---- TEKS UNTUK DIANALISIS
Masalah narkoba memang sudah menjadi ancaman global bagi negara-negara
di seluruh dunia. Penulis ambil contoh China dan Singapura sebagai permisalan.
Pada contoh dua negara ini, para pengedar dan bandar narkoba ditindak secara
tegas. Bahkan pemerintah di kedua negara tersebut tidak segan-segan untuk
menjatuhkan hukuman mati bagi para pengedar narkoba. Salahkah tindakan yang
dilakukan oleh pemerintahan dua negara tersebut, dengan menghukum mati para bandar
narkoba? Jawaban penulis adalah tidak!
Karena memang itu adalah langkah yang paling baik demi menjaga kemaslahatan
umat dan negara. Selain itu, dengan hukuman mati, juga akan menambah efek jera
terhadap para pengedar dan bandar yang lain untuk tidak melakukan hal yang
sama.
Lalu bagaimanakah dengan Indonesia? Apakah juga mempunyai ketegasan
seperti dua negara yang penulis sebutkan di atas, atau malah justru tunduk
kepada bandar narkoba dan intervensi-intervensi pihak tertentu.
Pasalnya, beberapa saat yang lalu presiden melalui wewenangnya yang diatur
dalam pasal 14 ayat 1 UUD 1945 telah memberikan grasi (ampunan yang diberikan
oleh kepala negara kepada orang yang dijatuhi hukuman) kepada gembong pengedar narkoba tingkat
Internasional. Yaitu Deni Setia Maharwan alias Rapi Mohammed Majid. Berkat
pemberian grasi dari presiden itu, ia bisa lolos dari hukuman mati. Maka tidak
bisa dielakkan lagi, putusan itu membuat sebagian besar kalangan merasa kecewa.
--------
---- DATA YANG DISEDIAKAN
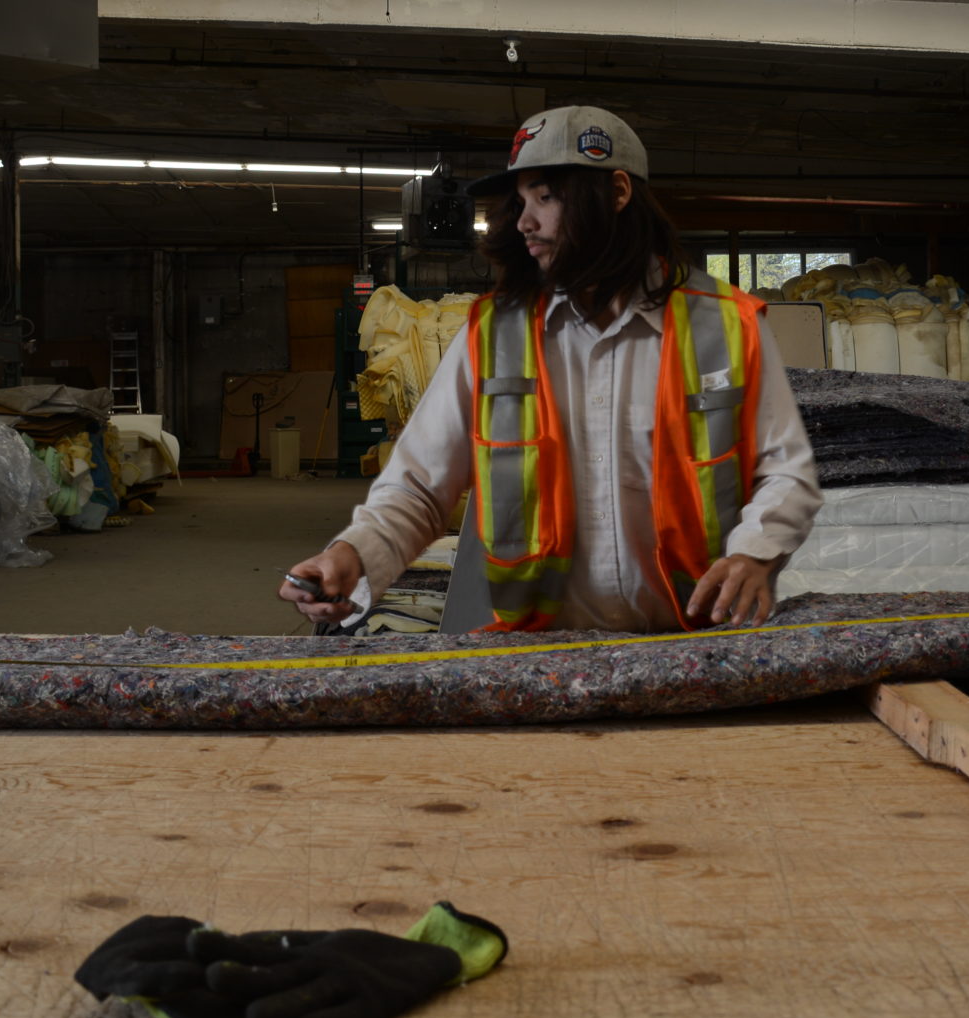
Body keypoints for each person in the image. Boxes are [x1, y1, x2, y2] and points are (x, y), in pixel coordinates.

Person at [281, 105, 821, 633]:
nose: (525, 221)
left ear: (617, 194)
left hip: (689, 642)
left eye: (546, 197)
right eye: (520, 200)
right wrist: (354, 553)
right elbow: (420, 486)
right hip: (540, 651)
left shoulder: (728, 325)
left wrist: (756, 555)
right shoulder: (491, 333)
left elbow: (786, 469)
--------
▶ [LATIHAN A] Negara mana saja yang disebut dalam teks tentang hukuman bagi bandar narkoba?
▶ [LATIHAN B] Tuliskan lanjutan teks tentang hukuman bagi bandar narkoba, dimulai setelah kalimat terakhirnya.

▶ [JAWABAN AKHIR A] China, Singapura, Indonesia

▶ [JAWABAN AKHIR B]
Bahkan Prof. Dr. Mahfud MD, seorang pakar hukum terkemuka di Indonesia yang
juga sebagai ketua Mahkamah Konstitusi sempat menyatakan bahwa, “Presiden telah
mendapat masukan yang salah”. Sebelumnya, pada tanggal 15 Mei 2012 presiden
melalui Keppres No 22/g/2012 dan No 23/g/ 2012 juga telah memberikan grasi
kepada dua orang terpidana kasus narkotika, Schapelle Corbi (warga negara
Australia) dan Frans Grobmann (seorang warga negara Jerman).
Dalam menangani kasus pengedar narkoba ini, pemerintah kita memang
seakan menaruh sikap permisif dan cenderung tidak tegas dalam menegakkan hukum.
Hal ini terlihat dengan sangat jelas ketika para pengguna dan pengedar barang
haram tersebut tidak ditindak secara tegas. Dengan dibebaskannya dari hukuman
mati contohnya. Pemerintah—yang dalam hal ini adalah presiden—malah memberikan
grasi kepada narapidana kasus narkoba dengan dalih wujud perhatiannya kepada
warga negara Indonesia yang dijatuhi vonis hukuman mati dalam kasus pidana.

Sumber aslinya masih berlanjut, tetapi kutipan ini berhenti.